Instructions to follow>
The copy you return must match the listing word for word and carry no pictures.

[Data provided — start]

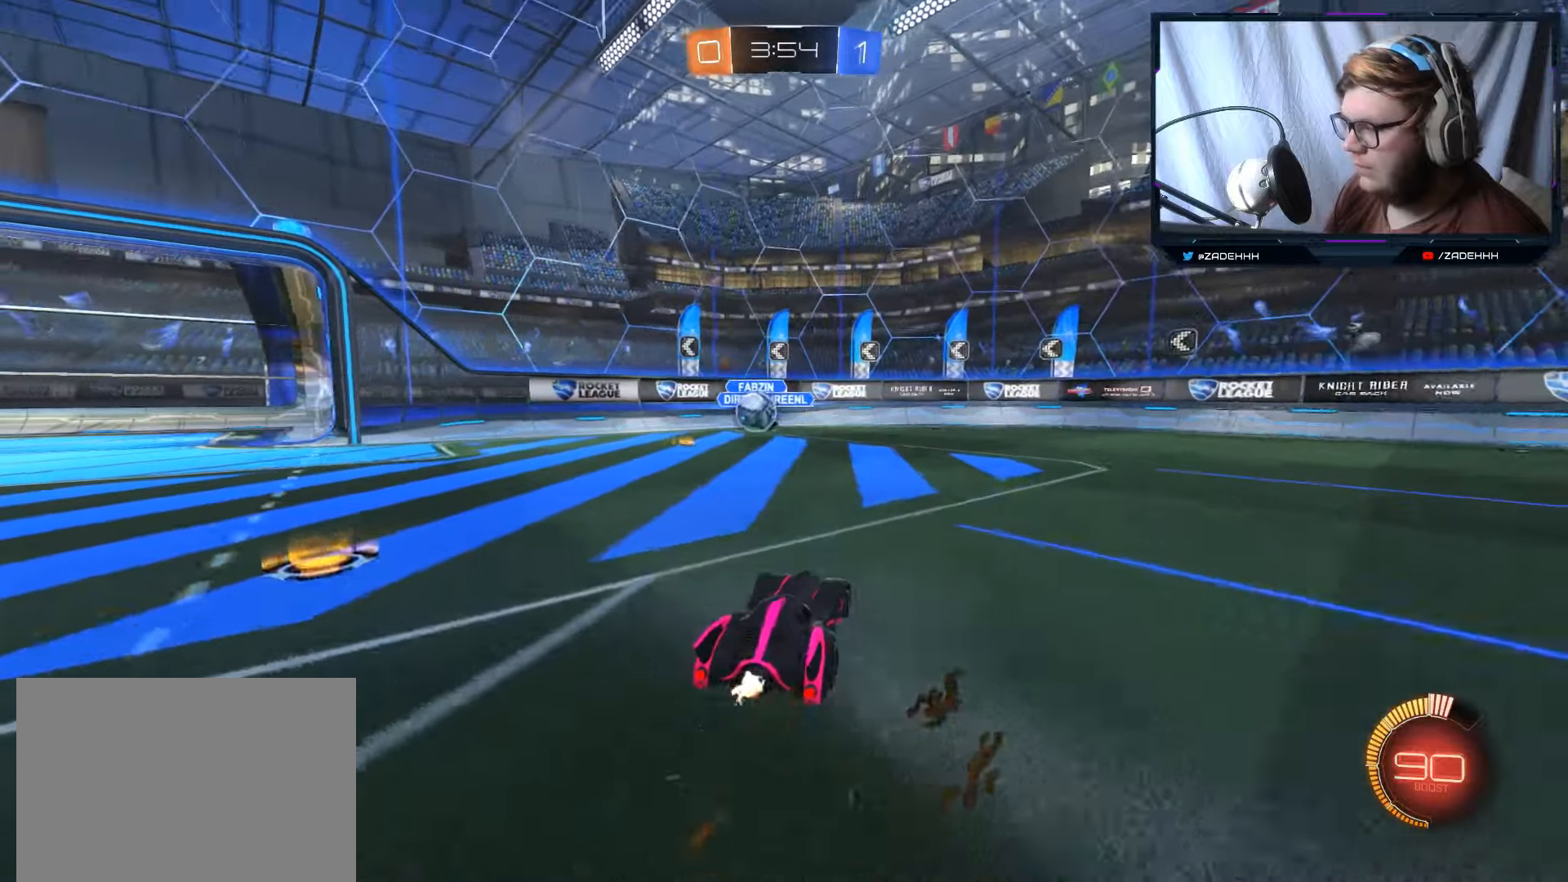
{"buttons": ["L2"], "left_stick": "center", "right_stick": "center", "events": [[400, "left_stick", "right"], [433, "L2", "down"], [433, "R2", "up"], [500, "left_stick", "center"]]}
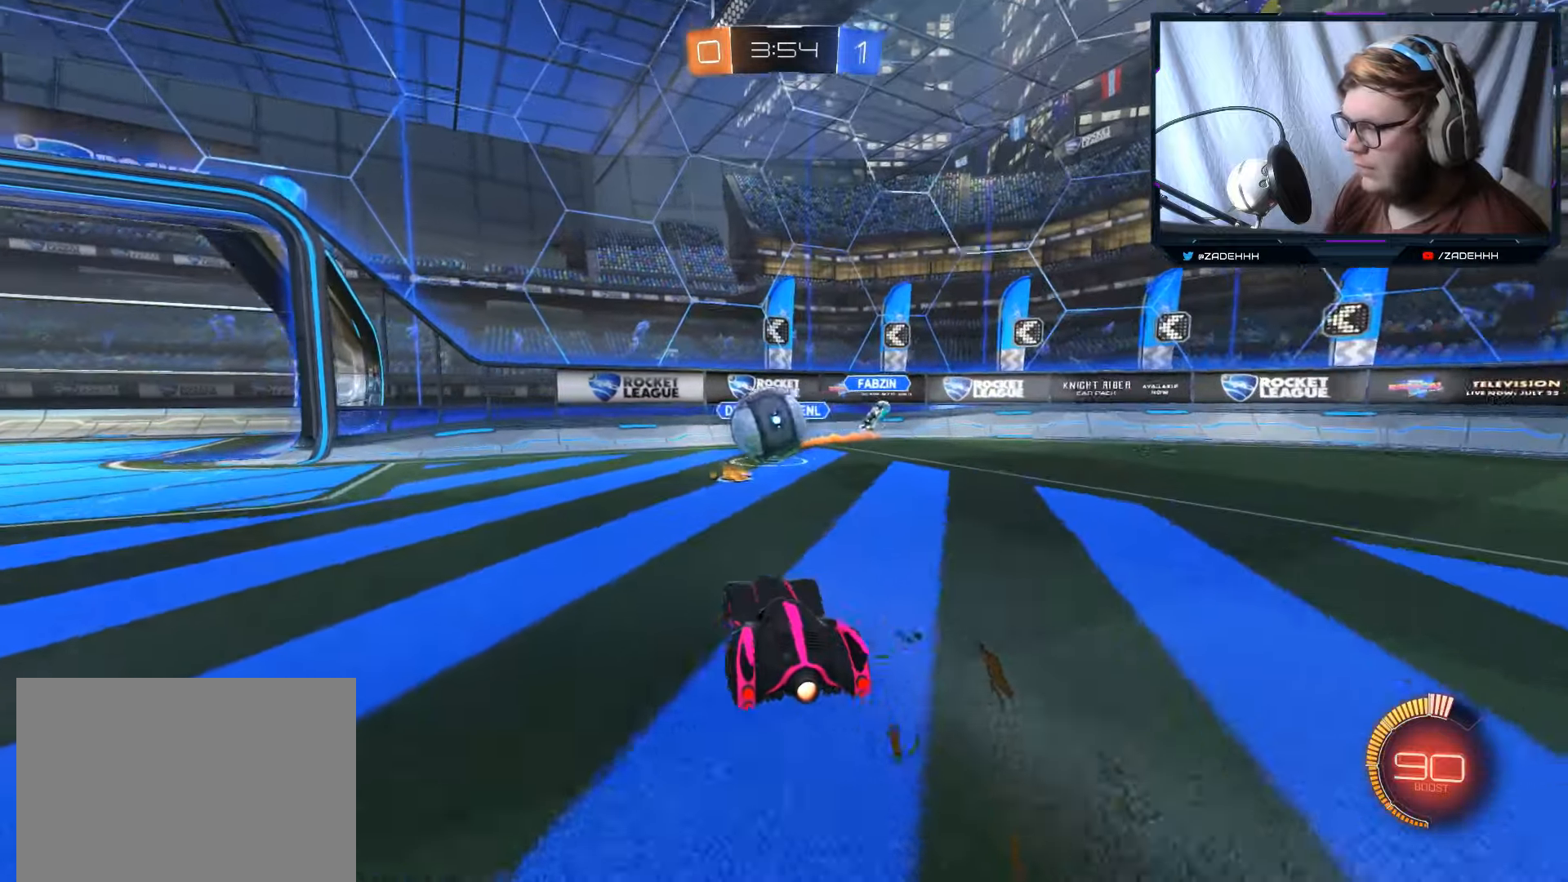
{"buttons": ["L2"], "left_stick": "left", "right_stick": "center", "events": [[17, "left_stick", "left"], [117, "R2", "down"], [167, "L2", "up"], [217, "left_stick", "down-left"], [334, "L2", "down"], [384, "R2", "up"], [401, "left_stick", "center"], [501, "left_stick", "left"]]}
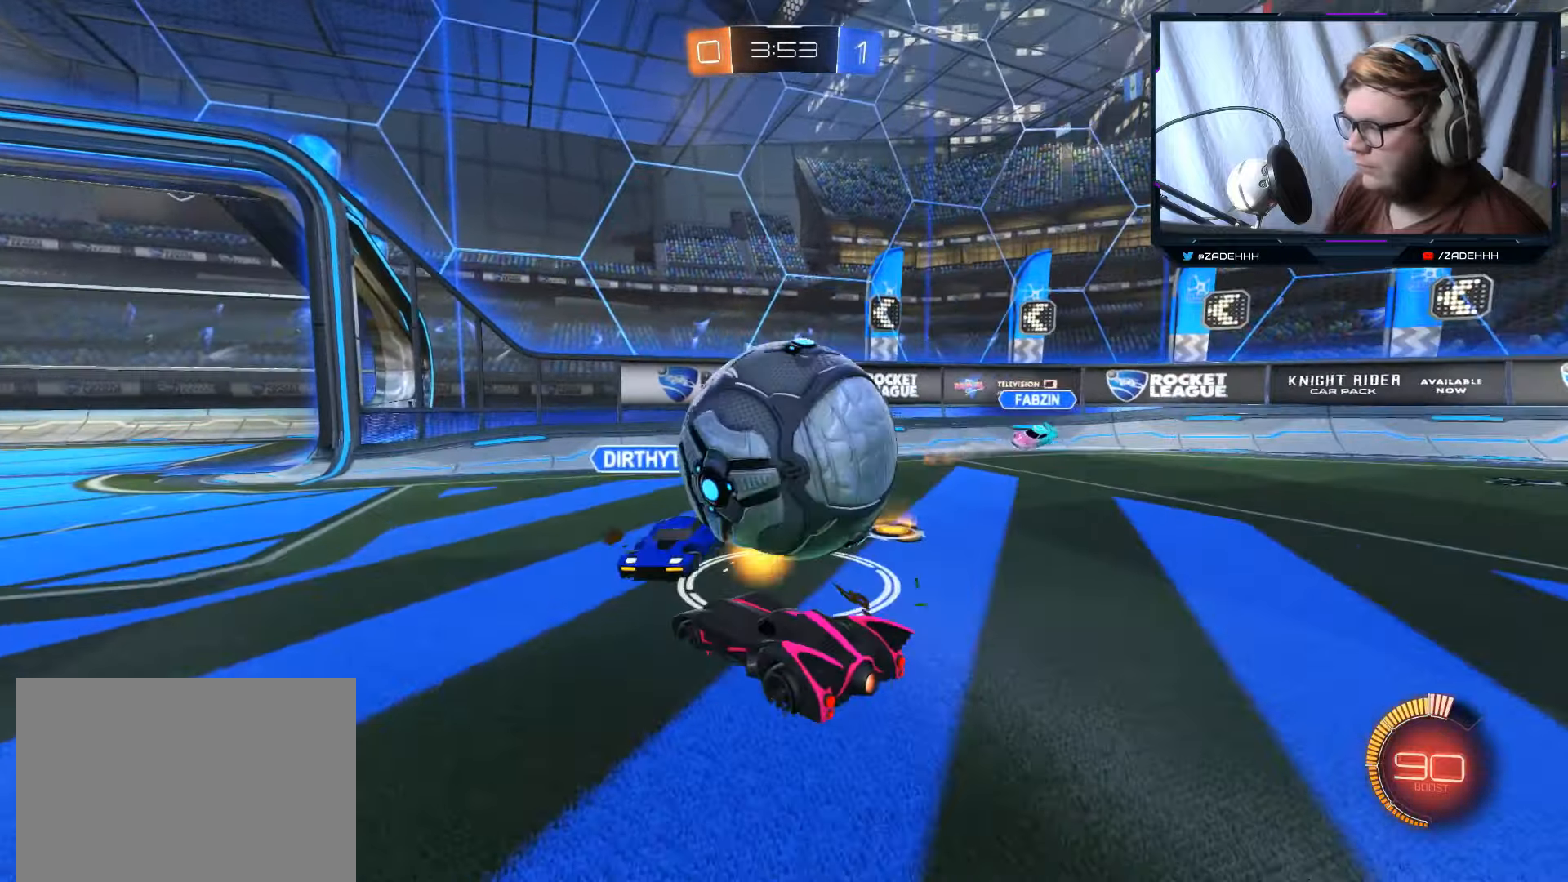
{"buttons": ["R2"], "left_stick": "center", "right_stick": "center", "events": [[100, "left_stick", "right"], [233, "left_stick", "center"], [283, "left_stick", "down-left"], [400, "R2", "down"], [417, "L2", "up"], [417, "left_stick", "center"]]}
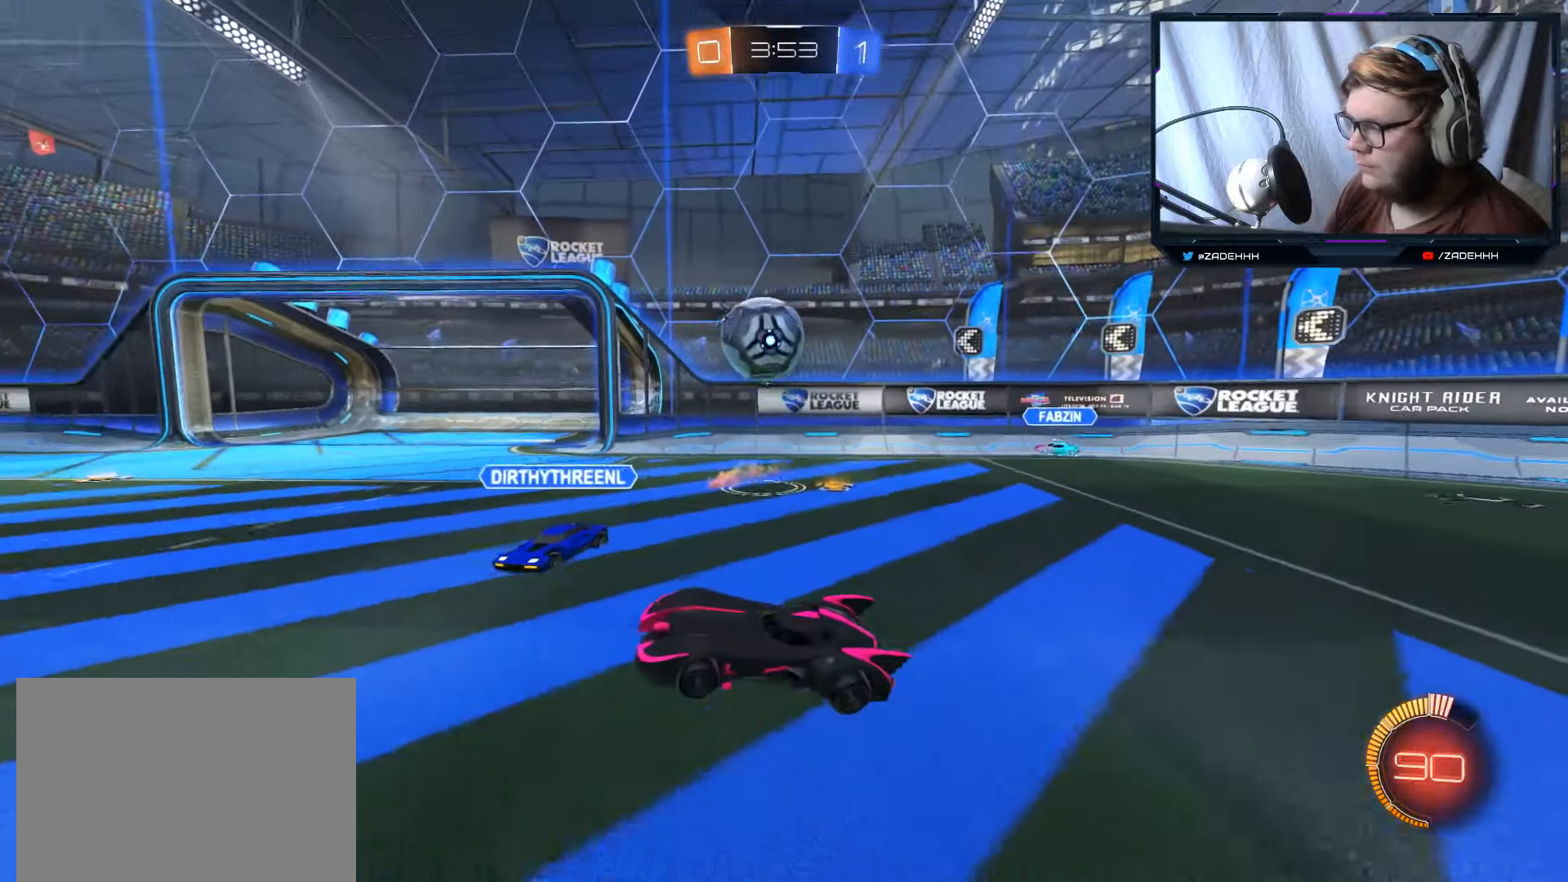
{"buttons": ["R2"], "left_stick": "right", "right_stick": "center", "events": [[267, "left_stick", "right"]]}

[Data provided — finish]

Result of this task>
{"buttons": ["L2"], "left_stick": "center", "right_stick": "center", "events": [[400, "left_stick", "right"], [433, "L2", "down"], [433, "R2", "up"], [500, "left_stick", "center"]]}
{"buttons": ["L2"], "left_stick": "left", "right_stick": "center", "events": [[17, "left_stick", "left"], [117, "R2", "down"], [167, "L2", "up"], [217, "left_stick", "down-left"], [334, "L2", "down"], [384, "R2", "up"], [401, "left_stick", "center"], [501, "left_stick", "left"]]}
{"buttons": ["R2"], "left_stick": "center", "right_stick": "center", "events": [[100, "left_stick", "right"], [233, "left_stick", "center"], [283, "left_stick", "down-left"], [400, "R2", "down"], [417, "L2", "up"], [417, "left_stick", "center"]]}
{"buttons": ["R2"], "left_stick": "right", "right_stick": "center", "events": [[267, "left_stick", "right"]]}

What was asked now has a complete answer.